Fifth, RLHF does not guarantee truthfulness. A model may become more persuasive without becoming more accurate.

Finally, RLHF scales poorly if every new capability requires extensive human oversight.

These limitations motivate research into scalable oversight, mechanistic interpretability, constitutional methods, debate systems, verifier models, and automated alignment techniques.

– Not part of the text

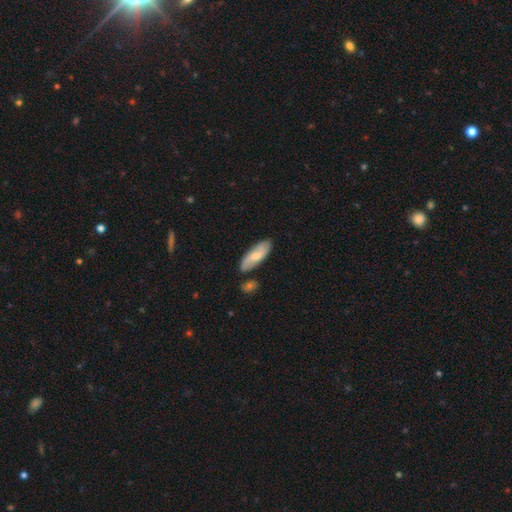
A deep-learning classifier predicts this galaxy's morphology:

Why RLHF Changed Modern Language Models

Pretrained models can generate fluent text. Instruction-tuned models can follow tasks. RLHF made models substantially more interactive, cooperative, and conversational.

It improved:

CapabilityEffect
Dialogue qualityMore natural interaction
HelpfulnessBetter task completion
Safety behaviorReduced harmful outputs
Refusal behaviorBetter policy compliance
Tone controlMore socially acceptable responses
Multi-turn consistencyImproved conversation flow

Many modern assistants rely heavily on preference optimization.

Without RLHF-style alignment, large language models often behave unpredictably in interactive settings.

Summary

Reinforcement learning from human feedback aligns language models with human preferences using preference comparisons and reward optimization.

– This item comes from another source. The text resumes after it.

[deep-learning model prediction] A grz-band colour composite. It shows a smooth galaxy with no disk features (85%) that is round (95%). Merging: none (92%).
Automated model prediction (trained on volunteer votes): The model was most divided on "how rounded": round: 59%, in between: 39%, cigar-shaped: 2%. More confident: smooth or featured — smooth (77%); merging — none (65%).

The standard RLHF pipeline includes:

  1. Pretraining
  2. Instruction tuning
  3. Preference data collection
  4. Reward model training
  5. Policy optimization

Reward models estimate human preferences statistically, and policy optimization adjusts the model to maximize those rewards while remaining close to the supervised policy.

Modern systems increasingly use preference optimization methods such as DPO rather than classical PPO-based reinforcement learning.

RLHF improves usability, safety, and dialogue quality, but it introduces challenges such as reward hacking, sycophancy, over-optimization, and dependence on imperfect human feedback.